Random Forest (RF): An ensemble method, which constructs several
decision trees that will be used by the majority vote to classify a new
case, is Random Forest. A subset of attributes selected randomly from
the whole original set of attributes is used by each decision tree node.
Additionally, in the same way as bagging, each tree uses a different
bootstrap sample data. Besides, Random Forest is a technique that is
computer-efficient and can run rapidly over large datasets. It has been
used in diverse domains in many recent research projects and real-world
applications (14). The details of the Random Forest was introduced with
the relevant paper (15).
Logistic Regression (LR): Logistic regression analysis is used to
obtain an ”odds ratio” that incorporates two or more
covariates/features. The process is similar to multiple linear
regression, except that the response attribute is predicted from a
binomial distribution.

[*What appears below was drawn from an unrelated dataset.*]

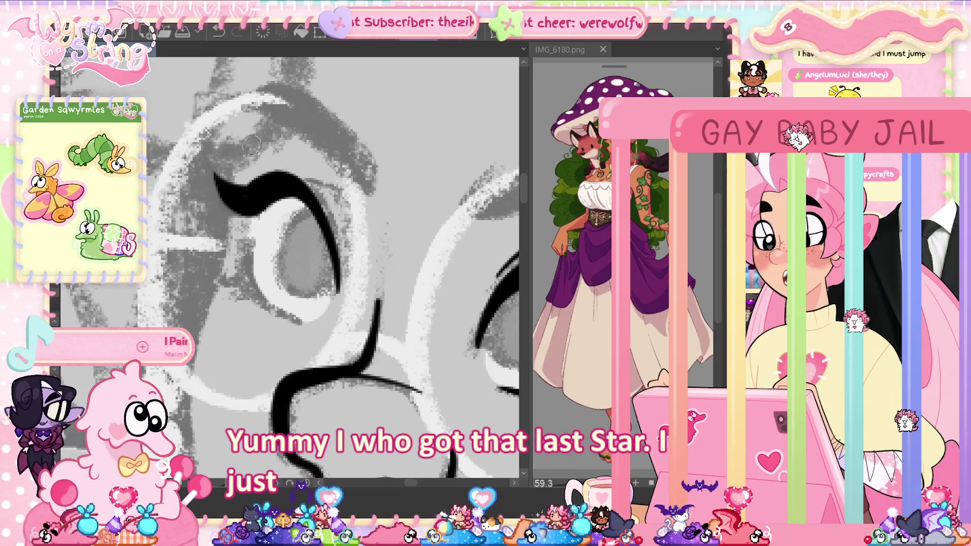
Step: Zoom and pan the canvas until the right-hand eye's lineart fills the view
scroll(379, 320, down, 3)
scroll(380, 320, up, 3)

The data and the results of each variable
indicate the strength of each predictor on the observed outcome of
interest. This method can be used to estimate the probability\(P(Y\ |\ X)\) for an observation point of X and considers a different
transformation of a linear combination for the input features. Here,\(\left(Y=1\ \right|X)=\frac{1}{\left[1+e^{-\left(b_{0}+b_{1}x_{1}+\ldots+b_{n}x_{n}\right)}\right]}\), where \(b_{0},\ b_{1},\ \ldots,\ b_{n}\) are parameters of the model,
which are calculated from the training stage with maximum likelihood
technique (16,17).